• Problems and tasks
A - Retype the part of the forum thread below from "I think this" to "go for days.".
B - According to the forum thread below, what did Heinz used to make for babies?

• Text
Jalima1108 Fri 08-Dec-17 18:10:22

I think that there are suppositories specially made for children - sounds awful but they are only made of glycerin or vaseline and soften everything up to make it easier to go.

Loubyloo Fri 08-Dec-17 18:17:04

Thank you for the advice, much appreciated.

Squiffy Fri 08-Dec-17 18:44:36

Jalima Yes, I had to resort to these with my DD. The benefit is that they only affect the area concerned!! They make the stool soft enough to ease any discomfort. Sometimes prunes etc can cause a bit of tummy ache, although they are brilliantly effective.

M0nica Fri 08-Dec-17 19:43:29

I was not talking about hurting to go because the faeces is hard and dry. I had a physical problem that made it painful to empty my bowels.

I am not going to mention the precise condition I had because if you google it, it gives you the full singing dancing disease and if this child had that you would know by now. In my case I had an extremely mild version that isn't always recognised, even now, as this particular problem and it took doctors quite few years to recognise that this was the problem I had..

Jalima1108 Fri 08-Dec-17 20:30:15

If the child does manage to go (and it can be difficult and painful) then, if it is constipation and not something else, the stools may be hard and dry like little bullets. When they are passed, you could encourage her to sit a while longer and 'see if anything else arrives' in which case the faeces should be softer.
She may be frightened to go now if she has had difficulty.

Jalima1108 Fri 08-Dec-17 20:31:19

Heinz used to do baby tins of prunes and custard but they don't seem to do them any more - I looked for some for DGD when she had a problem.

harrigran Fri 08-Dec-17 22:53:33

I think this is fairly common, one of my GC went from having toddler diarrhoea to chronic constipation and needing Movicol, just doesn't seem to feel the need to go for days.

Willow500 Sat 09-Dec-17 06:17:27

My eldest son was like this as a small child to the point where we thought he had diarrhoea as it would liquify inside him. My SIL had him while I was in hospital with my second baby and discovered he was so constipated. We used to be given suppositories by the doctor for him but this is over 40 years ago. Strangely his own daughter also suffered the same problem but much worse and she was hospitalised a couple of times when she was 4 or 5. It was a nightmare at school as she was bullied - one problem leading to another really. She had fibre drinks until she was finally regular. I'm sure the doctor would advise.

[Collected data]

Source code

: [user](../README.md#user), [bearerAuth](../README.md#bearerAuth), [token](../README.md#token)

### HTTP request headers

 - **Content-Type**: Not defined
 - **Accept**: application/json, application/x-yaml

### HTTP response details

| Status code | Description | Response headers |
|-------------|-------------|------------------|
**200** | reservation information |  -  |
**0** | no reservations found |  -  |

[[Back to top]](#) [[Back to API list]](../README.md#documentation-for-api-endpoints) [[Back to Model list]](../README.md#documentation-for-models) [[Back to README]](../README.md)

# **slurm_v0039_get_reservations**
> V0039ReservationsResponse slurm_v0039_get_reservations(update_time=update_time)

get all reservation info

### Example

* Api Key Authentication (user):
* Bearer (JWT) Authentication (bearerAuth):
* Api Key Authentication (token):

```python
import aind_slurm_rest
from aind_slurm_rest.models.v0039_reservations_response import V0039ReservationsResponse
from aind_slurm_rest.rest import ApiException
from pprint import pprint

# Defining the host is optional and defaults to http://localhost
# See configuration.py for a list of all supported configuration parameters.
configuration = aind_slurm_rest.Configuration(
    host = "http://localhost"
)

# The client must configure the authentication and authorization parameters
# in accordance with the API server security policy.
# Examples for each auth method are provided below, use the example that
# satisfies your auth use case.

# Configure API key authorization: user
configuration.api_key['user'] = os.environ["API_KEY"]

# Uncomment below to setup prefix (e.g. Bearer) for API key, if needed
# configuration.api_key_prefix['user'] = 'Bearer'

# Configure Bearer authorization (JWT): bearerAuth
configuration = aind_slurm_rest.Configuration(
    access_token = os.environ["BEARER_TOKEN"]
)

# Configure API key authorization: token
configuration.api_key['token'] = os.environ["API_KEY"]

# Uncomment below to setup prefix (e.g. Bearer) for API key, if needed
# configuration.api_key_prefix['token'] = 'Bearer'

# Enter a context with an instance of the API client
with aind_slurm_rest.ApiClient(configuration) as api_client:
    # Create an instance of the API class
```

• Task results
A -
I think this is fairly common, one of my GC went from having toddler diarrhoea to chronic constipation and needing Movicol, just doesn't seem to feel the need to go for days.

B - Heinz used to make baby tins of prunes and custard.